L’ACCÈS AU MARCHÉ DES PRODUITS DE SANTÉ INNOVANTS
La médecine fait actuellement l’objet d’innovations diagnostiques et thérapeutiques majeures, tout en consommant des moyens de plus en plus importants. Notre système de santé est depuis plusieurs années en profonde mutation, les établissements de santé et les soins de ville étant soumis à d’importantes contraintes budgétaires. Les professionnels de santé sont confrontés à des questions difficiles en matière de choix de stratégies de prise en charge, et plus généralement sur l’établissement des priorités. L’évaluation économique des stratégies médicales est largement utilisée dans certains pays (UK, Australie, Canada), mais son utilisation en France est plus récente. L’évaluation médico-économique vise à analyser de façon comparative les coûts et les conséquences respectives de stratégies concurrentes de prise en charge.
En apportant des informations complémentaires à l’évaluation clinique et des risques des stratégies de santé, l’évaluation médico-économique intervient comme un outil d’aide à la décision, afin d’identifier les stratégies efficientes dans le processus d’allocation des ressources. Elle vise à répondre aux questions suivantes : i) cela vaut-il la peine d’investir dans une technologie donnée (optimisation des ressources) ii) considérant le bénéfice clinique mais le coût supplémentaire lié à l’utilisation d’un produit de santé innovant, est-il justifié qu’il bénéficie d’un remboursement collectif (allocation des ressources, impact budgétaire, efficience). Longtemps peu utilisée dans le contexte français, l’évaluation médico-économique (EME) est l’objet d’une demande accrue depuis la parution du décret du 2 octobre 2012, stipulant que les laboratoires pharmaceutiques ont désormais l’obligation de fournir des analyses médico-économiques pour l’accès au marché de produits de santé ayant un ASMR important (de niveau 1 à 3) ou un impact financier important sur le système de santé.

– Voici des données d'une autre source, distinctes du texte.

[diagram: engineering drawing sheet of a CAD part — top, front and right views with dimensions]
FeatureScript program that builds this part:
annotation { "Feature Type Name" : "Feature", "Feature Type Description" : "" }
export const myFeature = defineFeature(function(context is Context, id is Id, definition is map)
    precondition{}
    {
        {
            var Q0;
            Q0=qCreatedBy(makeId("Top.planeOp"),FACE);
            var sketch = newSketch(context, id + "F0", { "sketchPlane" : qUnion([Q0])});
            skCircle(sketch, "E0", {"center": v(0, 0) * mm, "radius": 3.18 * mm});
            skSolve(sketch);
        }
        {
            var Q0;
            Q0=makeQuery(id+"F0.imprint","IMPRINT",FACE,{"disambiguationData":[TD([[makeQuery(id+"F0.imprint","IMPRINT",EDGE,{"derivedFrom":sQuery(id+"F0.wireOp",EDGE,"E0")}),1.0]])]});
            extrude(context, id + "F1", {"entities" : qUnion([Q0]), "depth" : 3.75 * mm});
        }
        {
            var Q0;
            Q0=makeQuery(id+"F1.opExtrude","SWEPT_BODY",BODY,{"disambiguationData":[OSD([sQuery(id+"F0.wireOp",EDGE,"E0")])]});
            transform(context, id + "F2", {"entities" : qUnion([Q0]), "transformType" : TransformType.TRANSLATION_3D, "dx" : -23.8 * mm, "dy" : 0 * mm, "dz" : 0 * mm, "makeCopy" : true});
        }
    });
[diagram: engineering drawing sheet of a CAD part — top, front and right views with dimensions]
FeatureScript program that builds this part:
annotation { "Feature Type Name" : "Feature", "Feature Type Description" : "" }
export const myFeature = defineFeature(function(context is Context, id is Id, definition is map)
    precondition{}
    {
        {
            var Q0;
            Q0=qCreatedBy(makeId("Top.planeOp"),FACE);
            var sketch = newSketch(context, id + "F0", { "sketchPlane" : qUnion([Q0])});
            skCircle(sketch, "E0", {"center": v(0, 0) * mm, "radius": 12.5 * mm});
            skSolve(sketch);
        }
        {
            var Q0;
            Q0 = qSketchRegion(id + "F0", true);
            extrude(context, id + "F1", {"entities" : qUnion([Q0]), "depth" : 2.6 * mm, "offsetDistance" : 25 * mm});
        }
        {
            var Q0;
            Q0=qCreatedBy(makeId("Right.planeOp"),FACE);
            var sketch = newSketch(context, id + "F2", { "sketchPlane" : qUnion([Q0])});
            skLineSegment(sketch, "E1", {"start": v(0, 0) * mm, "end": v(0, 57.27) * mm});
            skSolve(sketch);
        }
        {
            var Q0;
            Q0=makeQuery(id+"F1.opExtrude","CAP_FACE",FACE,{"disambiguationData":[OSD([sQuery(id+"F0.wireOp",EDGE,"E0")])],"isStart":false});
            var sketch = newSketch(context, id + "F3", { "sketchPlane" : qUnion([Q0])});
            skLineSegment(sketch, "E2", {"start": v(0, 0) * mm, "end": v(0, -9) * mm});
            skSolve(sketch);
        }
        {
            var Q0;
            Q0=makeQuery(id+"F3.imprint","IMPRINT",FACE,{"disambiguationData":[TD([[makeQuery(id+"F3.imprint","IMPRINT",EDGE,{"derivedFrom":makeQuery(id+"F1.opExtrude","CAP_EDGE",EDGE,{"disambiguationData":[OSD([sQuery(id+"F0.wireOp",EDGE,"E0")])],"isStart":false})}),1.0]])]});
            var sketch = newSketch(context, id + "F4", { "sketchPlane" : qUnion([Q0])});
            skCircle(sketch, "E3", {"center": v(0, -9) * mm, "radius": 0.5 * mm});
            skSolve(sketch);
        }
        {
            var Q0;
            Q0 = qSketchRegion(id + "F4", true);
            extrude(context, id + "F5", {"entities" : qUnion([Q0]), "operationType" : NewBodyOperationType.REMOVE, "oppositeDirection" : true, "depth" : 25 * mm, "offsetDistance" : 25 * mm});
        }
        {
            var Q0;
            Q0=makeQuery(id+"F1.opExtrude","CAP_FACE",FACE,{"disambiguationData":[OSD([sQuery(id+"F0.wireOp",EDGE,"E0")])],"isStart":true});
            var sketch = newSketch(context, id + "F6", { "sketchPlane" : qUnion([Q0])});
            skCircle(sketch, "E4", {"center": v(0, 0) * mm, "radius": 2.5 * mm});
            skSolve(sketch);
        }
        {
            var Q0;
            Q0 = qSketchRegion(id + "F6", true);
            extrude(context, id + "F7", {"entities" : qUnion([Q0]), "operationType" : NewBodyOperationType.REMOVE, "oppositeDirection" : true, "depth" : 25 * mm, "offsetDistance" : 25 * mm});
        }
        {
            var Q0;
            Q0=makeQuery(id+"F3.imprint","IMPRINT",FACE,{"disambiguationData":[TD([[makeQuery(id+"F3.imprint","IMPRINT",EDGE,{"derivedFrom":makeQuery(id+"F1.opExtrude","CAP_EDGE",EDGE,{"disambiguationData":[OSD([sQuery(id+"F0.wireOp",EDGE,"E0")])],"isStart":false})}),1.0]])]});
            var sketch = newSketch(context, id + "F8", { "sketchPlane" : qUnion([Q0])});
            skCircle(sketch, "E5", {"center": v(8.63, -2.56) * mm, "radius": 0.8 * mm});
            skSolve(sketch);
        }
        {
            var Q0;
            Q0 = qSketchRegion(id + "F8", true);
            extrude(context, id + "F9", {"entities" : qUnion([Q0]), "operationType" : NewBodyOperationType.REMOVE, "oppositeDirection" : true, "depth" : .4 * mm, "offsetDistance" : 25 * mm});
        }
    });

Au sein des établissements de santé, l’évaluation des technologies de santé est également en plein essor, en particulier celle appliquée aux dispositifs médicaux. Les EME s’y sont développées, en raison de la mise sur le marché de médicaments ou technologies innovants et coûteux et de l’existence de nouvelles modalités de financement des évaluations médico-économiques, telles que les PRME (Programme de Recherche en Economie de la Santé). La réalisation d’évaluations médico-économiques dans le contexte de l’accès au marché de produits de santé innovants et coûteux s’inscrit donc naturellement dans le projet de recherche de l’équipe GRADES.
La réalisation de ces EME est favorisée par le fait que deux membres de l’équipe de recherche (N. Martelli et I. Borget) ont une activité mixte universitaire et hospitalière (N. Martelli dans un centre hospitalier universitaire et I. Borget dans un centre de lutte contre le cancer), ces structures hospitalières étant en première ligne dans l’utilisation de produits de santé innovants. Les thématiques qui feront l’objet d’EME seront ainsi majoritairement issues de leurs problématiques hospitalières. Les EME pourront concerner des technologies diagnostiques (imagerie, tests génomiques, etc.), des innovations thérapeutiques (médicaments, dispositifs médicaux, etc.) ou des innovations organisationnelles (diagnostic en un jour, clinique du risque, impression 3D des dispositifs médicaux).
Par ailleurs, le souhait de faciliter l’accès aux produits et services innovants doit être concilié avec l’exigence de sécurité qui s’est accrue ces dernières années. Ceci conduit le législateur à adopter des réglementations visant à faciliter toujours davantage l’action des victimes, comme par exemple l’action de groupe en santé introduite par la loi n°2016-41 du 26 janvier 2016, dont il convient d’analyser les possibles conséquences. Outre ces dispositions nouvelles, les pouvoirs publics ne cessent de se doter de moyens renforcés afin d’assurer leur mission de contrôle en matière de mise sur le marché des produits de santé. Ce renforcement de moyens n’aura-t-il pas pour conséquence de conduire à une évolution de la responsabilité dans ce domaine ? Jusqu’alors l’industriel, en dépit des autorisations administratives obtenues (AMM, marquage CE…), restait le seul responsable des dommages causés par le défaut de son produit de santé. Ne risque-t-on pas de voir demain la responsabilité de l’État, tout au moins de ces institutions, recherchée et engagée plus facilement. A cet égard, une attention toute particulière sera accordée aux suites données à la mise en cause de l’Etat dans les plus récentes affaires sanitaires. Dans le prolongement des travaux déjà effectués au sein du service de droit et économie pharmaceutiques sur la responsabilité du fait des produits défectueux, il sera aussi intéressant d’évaluer l’influence du juge sur les données acquises de la science.